I believe my brother never recovered from the forced parting with his first love, or the shock of being conscripted into the Turkish Army at nineteen in a country where he barely spoke the language. Decisions made by elders in the name of tradition and honour were not open for discussion.

Years later, as a father of two children, my brother discovered liberty in a syringe loaded with heroin. Like many children of immigrants from that era, he struggled under harsh discipline and sought freedom, which led some to drug abuse, violence, and even suicide.


My first marriage was arranged by my elders when I was sixteen. Girls my age were still in high school flirting with boys behind the shelter sheds and going to birthday parties, while I was expected to be a good wife and mother with no voice. The traditional discipline imposed on me by my parents would now be exercised by my husband.

I returned to Melbourne as a married woman with an imported husband. There were strict guidelines for my dress code: no pants, skirts had to be below the knee, no singlet tops, no revealing cleavage, no body-hugging dresses, and definitely no red lipstick. Red lipstick was supposed to simulate a woman’s desire and was deemed provocative. I was told that only loose women wore red lipstick.

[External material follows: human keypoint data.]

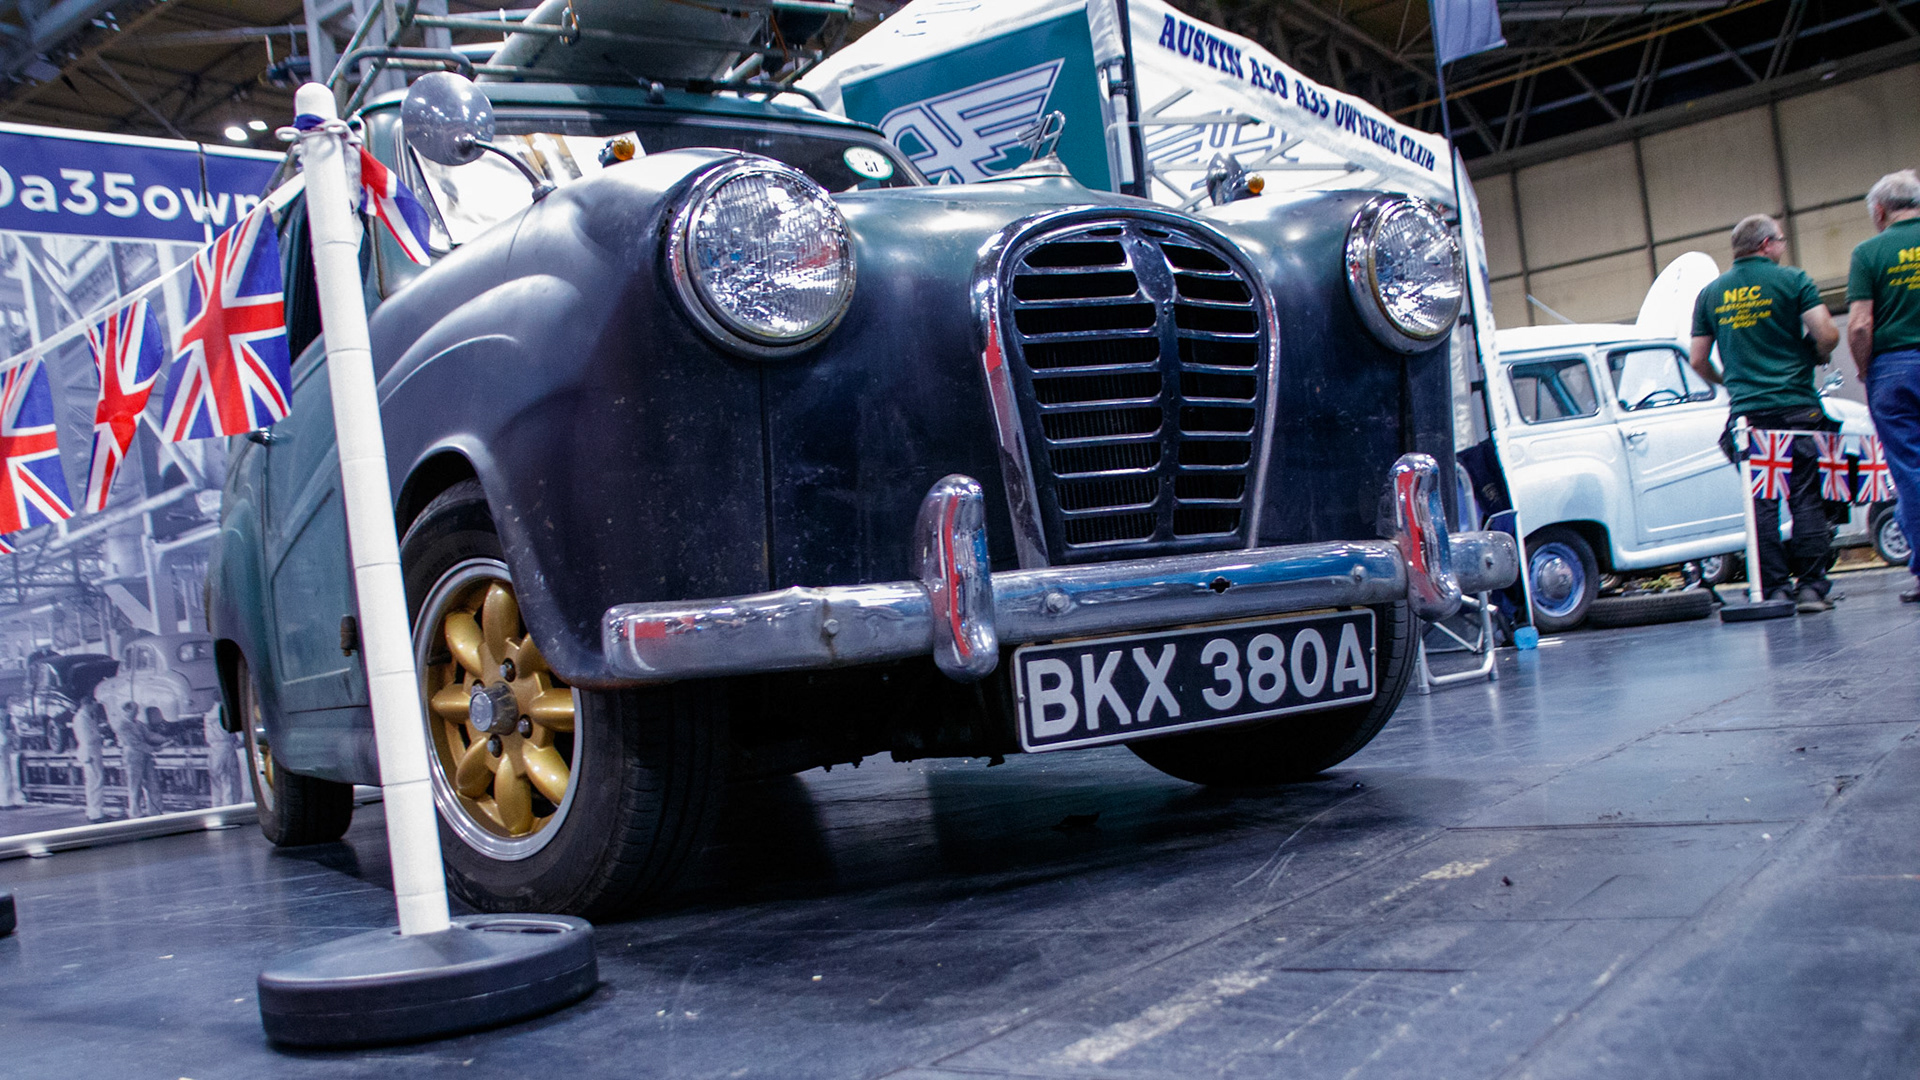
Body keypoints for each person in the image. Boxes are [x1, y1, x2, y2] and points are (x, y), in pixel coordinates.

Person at [1689, 214, 1842, 613]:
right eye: (1781, 240)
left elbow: (1698, 360)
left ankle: (1773, 589)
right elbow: (1827, 334)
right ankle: (1811, 589)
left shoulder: (1710, 293)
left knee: (1763, 501)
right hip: (1798, 411)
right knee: (1806, 498)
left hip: (1750, 418)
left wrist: (1731, 381)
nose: (1783, 247)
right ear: (1766, 244)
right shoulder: (1792, 280)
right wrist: (1814, 353)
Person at [1846, 170, 1920, 604]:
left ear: (1879, 211)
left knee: (1911, 472)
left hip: (1895, 369)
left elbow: (1859, 325)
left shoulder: (1869, 252)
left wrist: (1865, 370)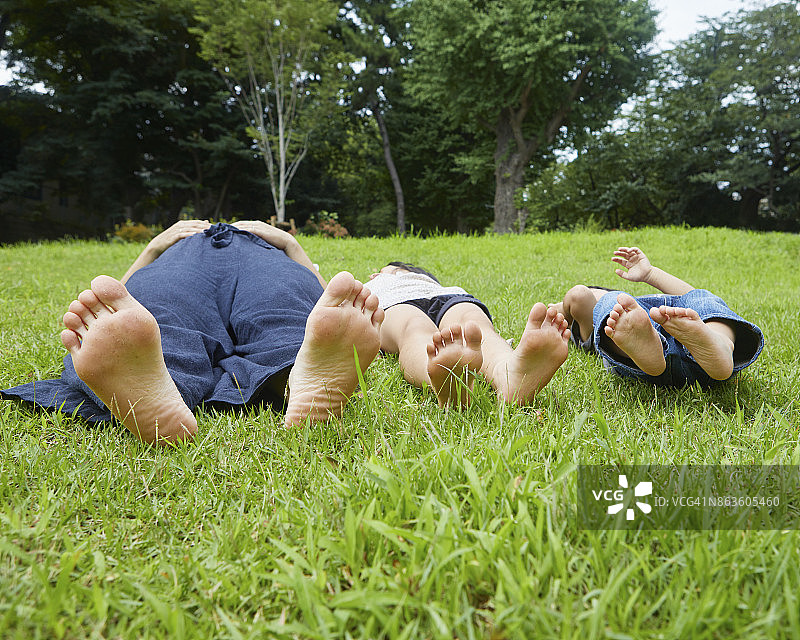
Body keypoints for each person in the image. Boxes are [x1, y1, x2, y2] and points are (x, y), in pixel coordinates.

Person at [1, 221, 384, 445]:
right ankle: (156, 384)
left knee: (284, 307)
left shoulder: (274, 243)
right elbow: (116, 299)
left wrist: (287, 243)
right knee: (157, 311)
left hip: (262, 256)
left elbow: (325, 298)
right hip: (184, 258)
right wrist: (157, 245)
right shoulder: (179, 240)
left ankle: (304, 376)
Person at [365, 262, 571, 407]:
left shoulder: (427, 281)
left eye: (394, 269)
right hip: (395, 303)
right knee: (413, 328)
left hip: (447, 297)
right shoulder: (372, 287)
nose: (386, 272)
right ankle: (441, 376)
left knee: (473, 322)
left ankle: (509, 374)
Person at [555, 246, 763, 386]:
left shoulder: (630, 309)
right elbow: (578, 295)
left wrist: (649, 274)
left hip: (687, 337)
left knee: (701, 301)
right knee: (702, 300)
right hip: (653, 345)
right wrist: (560, 310)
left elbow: (691, 297)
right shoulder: (613, 314)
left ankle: (719, 346)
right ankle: (720, 344)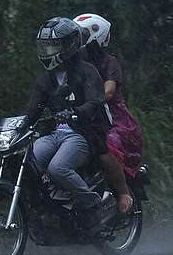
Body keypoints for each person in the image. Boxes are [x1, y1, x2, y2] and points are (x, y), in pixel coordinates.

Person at [26, 16, 110, 230]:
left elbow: (95, 101)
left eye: (53, 45)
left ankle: (92, 203)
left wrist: (76, 113)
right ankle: (53, 202)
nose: (48, 51)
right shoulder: (46, 79)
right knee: (29, 159)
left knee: (58, 167)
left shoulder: (86, 70)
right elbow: (33, 110)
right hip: (54, 134)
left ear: (68, 46)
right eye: (45, 46)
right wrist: (14, 126)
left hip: (82, 134)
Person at [73, 13, 143, 213]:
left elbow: (108, 92)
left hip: (113, 120)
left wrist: (88, 102)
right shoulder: (75, 65)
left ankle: (123, 192)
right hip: (85, 115)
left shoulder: (109, 63)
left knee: (107, 147)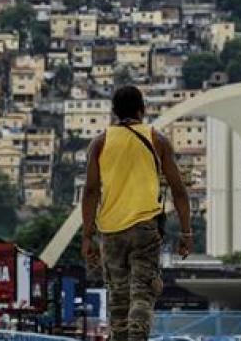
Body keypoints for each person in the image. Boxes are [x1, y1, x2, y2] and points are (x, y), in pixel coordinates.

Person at [81, 85, 193, 341]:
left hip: (110, 231)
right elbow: (179, 190)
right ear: (142, 110)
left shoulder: (100, 143)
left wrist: (87, 236)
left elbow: (90, 192)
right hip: (145, 228)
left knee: (118, 296)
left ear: (114, 112)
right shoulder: (157, 139)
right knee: (142, 291)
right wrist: (186, 232)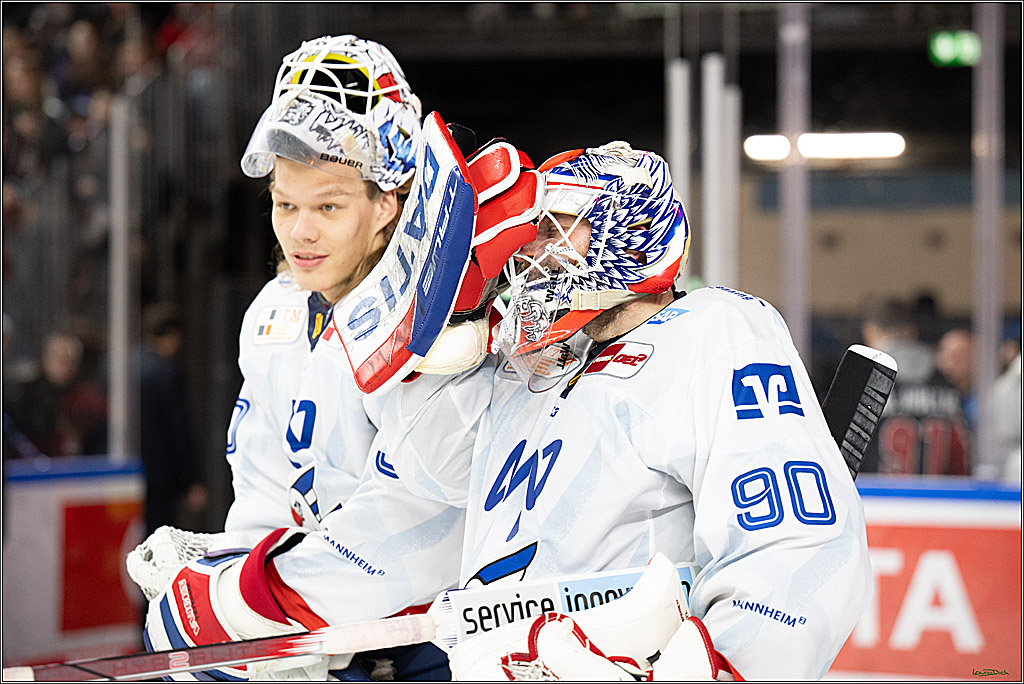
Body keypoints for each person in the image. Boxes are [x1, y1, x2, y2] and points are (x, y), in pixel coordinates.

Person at [129, 34, 540, 681]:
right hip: (327, 628)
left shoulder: (447, 325)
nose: (300, 232)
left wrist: (258, 602)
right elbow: (264, 493)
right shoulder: (275, 312)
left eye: (328, 206)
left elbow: (425, 525)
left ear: (387, 204)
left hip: (447, 641)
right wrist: (229, 581)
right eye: (284, 204)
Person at [393, 142, 872, 680]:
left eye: (556, 230)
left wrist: (727, 664)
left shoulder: (714, 329)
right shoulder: (529, 360)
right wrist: (449, 318)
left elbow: (794, 542)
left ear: (630, 231)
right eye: (533, 235)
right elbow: (434, 472)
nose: (532, 253)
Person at [859, 300, 970, 475]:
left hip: (878, 496)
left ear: (870, 331)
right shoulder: (943, 380)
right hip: (939, 497)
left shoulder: (864, 380)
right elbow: (962, 457)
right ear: (911, 332)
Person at [137, 301, 208, 535]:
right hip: (159, 481)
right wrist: (190, 481)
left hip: (125, 473)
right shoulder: (165, 374)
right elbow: (178, 431)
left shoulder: (119, 366)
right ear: (170, 335)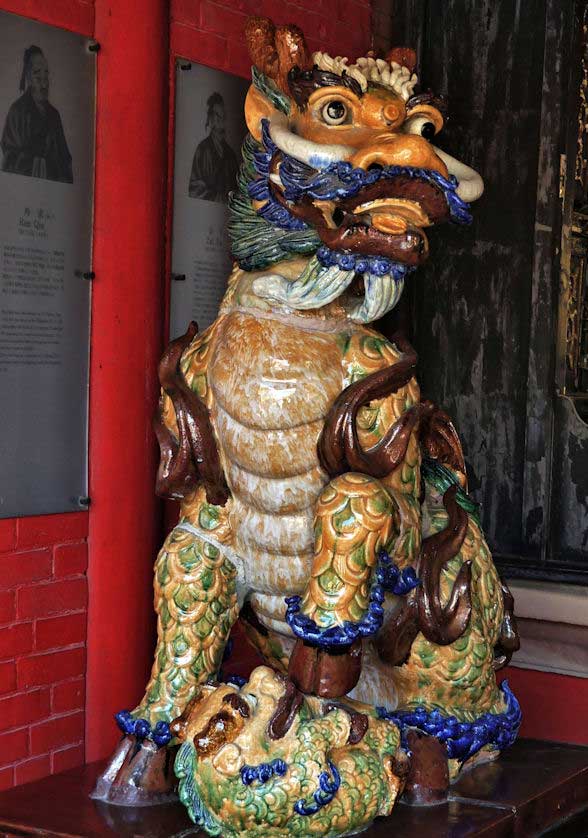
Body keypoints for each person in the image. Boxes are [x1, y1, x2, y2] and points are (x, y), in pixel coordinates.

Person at [1, 45, 73, 183]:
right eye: (37, 75)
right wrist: (36, 163)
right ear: (28, 77)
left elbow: (65, 159)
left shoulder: (54, 115)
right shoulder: (17, 111)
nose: (44, 82)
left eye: (46, 74)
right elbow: (9, 157)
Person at [188, 91, 238, 202]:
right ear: (210, 118)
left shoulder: (231, 155)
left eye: (223, 116)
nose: (220, 121)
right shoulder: (202, 150)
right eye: (217, 116)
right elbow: (194, 189)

The only miracle that happened to me from the violence and abuse I endured during my marriage was my first-born baby girl, and she was my inspiration to break free. I was one of the few women in the Turkish migrant community to survive a divorce at the cost of being ostracised from the community and my friends.


So began my journey of self-discovery, self-awareness and ultimately self-love, a life free of domestic violence and constraints from old cultural beliefs.